I smile, "Well, there's not as much research about women as there is about men, but yes, undetectable viral loads have the same implications -- that undetectable means uninfectious. And PrEP does work for women, with slightly different dosing from men." (

"All kinds of women?" He asks.

I think this might be code, that he might be asking about transwomen, and he's hesitating and looking around. So, I answer directly and simply, "Yes. All women."

He nods. "Good. I have friends. Sisters. I'll tell them."

Around us, people are starting to arrive for the morning sessions. The PrEP table across the aisle is now staffed with someone who can help him find providers for his husband. I point that out to him.

"Amazing," he says, "that so much has changed. That I could have sex with my husband without a condom and not harm him."

There's so much more we could talk about. There are things about his experience that I want to ask him, about the psyche of trust, of remarriage in the midst of the epidemic, how he balances hope and survival. That he's already doing such hard work, believing in a future for himself and his husband and asking questions in service of the other people in is life.

He looks down at another flier on my table, which is a call to gather stories from PrEP users. "You tell stories?" he asks.

"Yes," I tell him, "it's so important, I think, for people to know that other people also struggle and survive and are successful in so many ways. That no one is alone in this. That the stories make a difference in the research, and people give each other hope and strength."

"Will you tell mine? Some of what we said this morning?" he asks.

"I'd like to if you want me to."

"Yes, I think so," he says, "but maybe, use a different name. Just in case, you know?"

"I'm happy to. Is there a name you want me to use?"
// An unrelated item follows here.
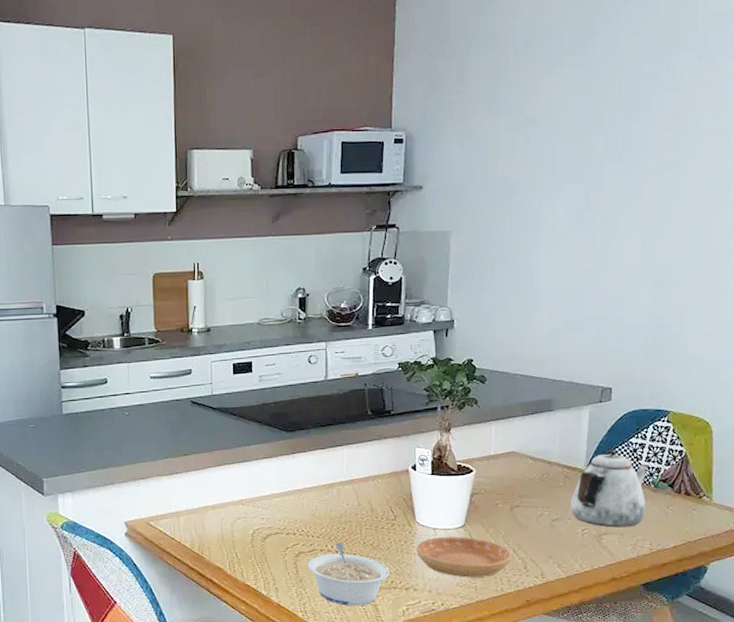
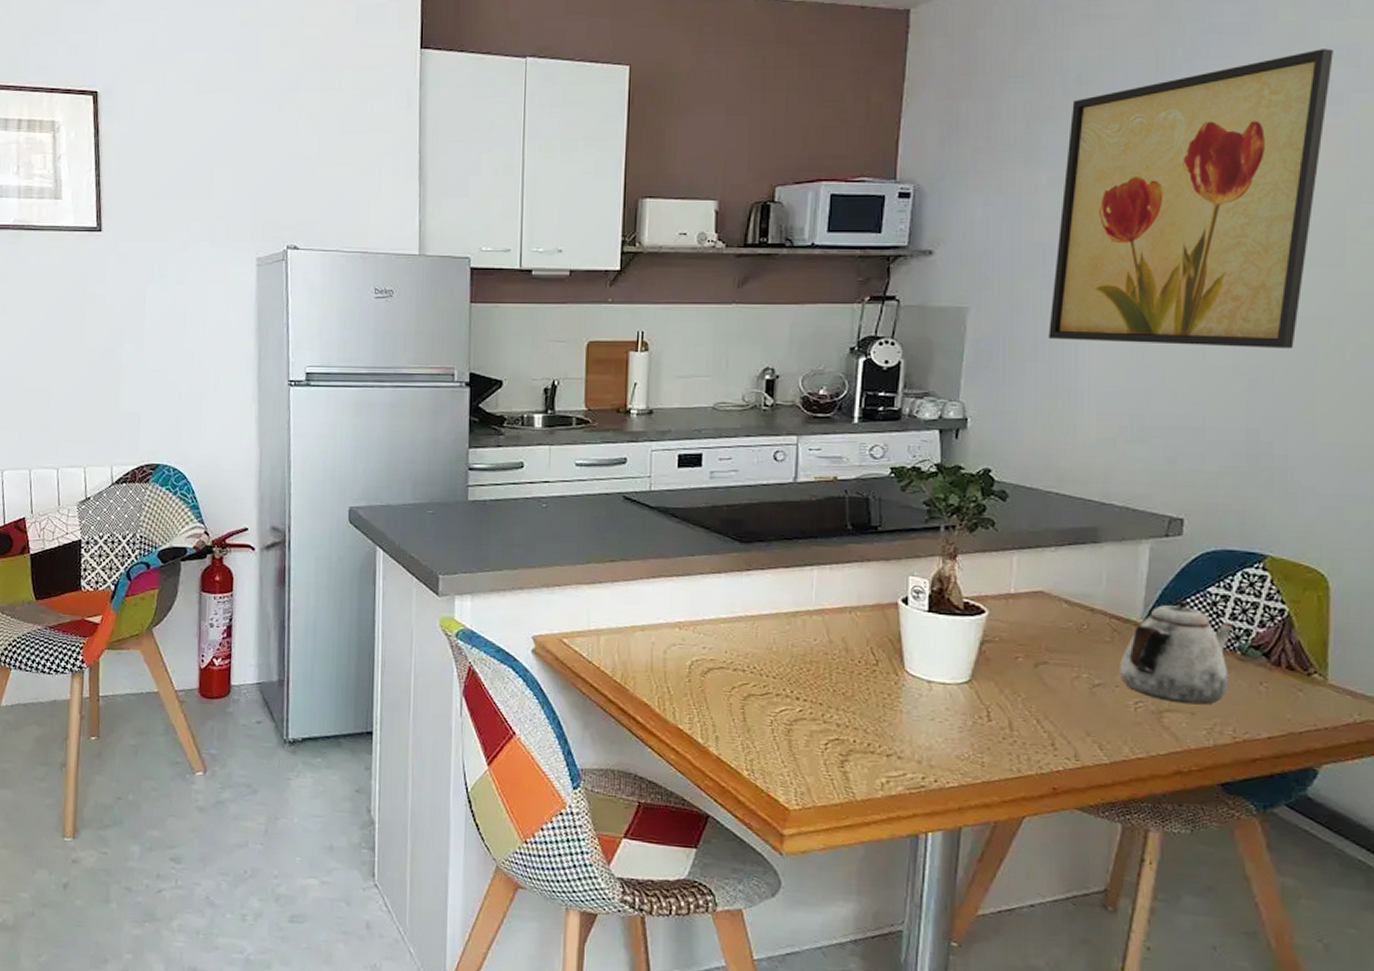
legume: present [307,542,390,606] -> none [757,686,867,771]
saucer: present [416,537,511,578] -> none [903,693,1034,751]
wall art: none [511,16,707,254] -> present [1048,48,1333,348]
He smiles and nods his head. "Call me Miguel, in honor of, well, just call me that?"

I smile back. "OK, Miguel."

"I have to go back to work now," he says, looking over his shoulder at the breakfast bar, which is starting to fill up with conference attendees.

"Thanks for coming to talk to me," I say to him.

He looks confused, as if he doesn't know why I'm thanking him. "Thank you. Can I get you more coffee?" he asks.

"No, thank you. I'm awake now."

He nods. We smile at each other one more time, and he turns and walks away.

Keiko Lane, M.F.T., is a psychotherapist and educator in Berkeley, California. She writes and teaches about the intersections of queer culture and kinship, oppression resistance, racial and gender justice, HIV criminalization, reproductive justice and liberation psychology.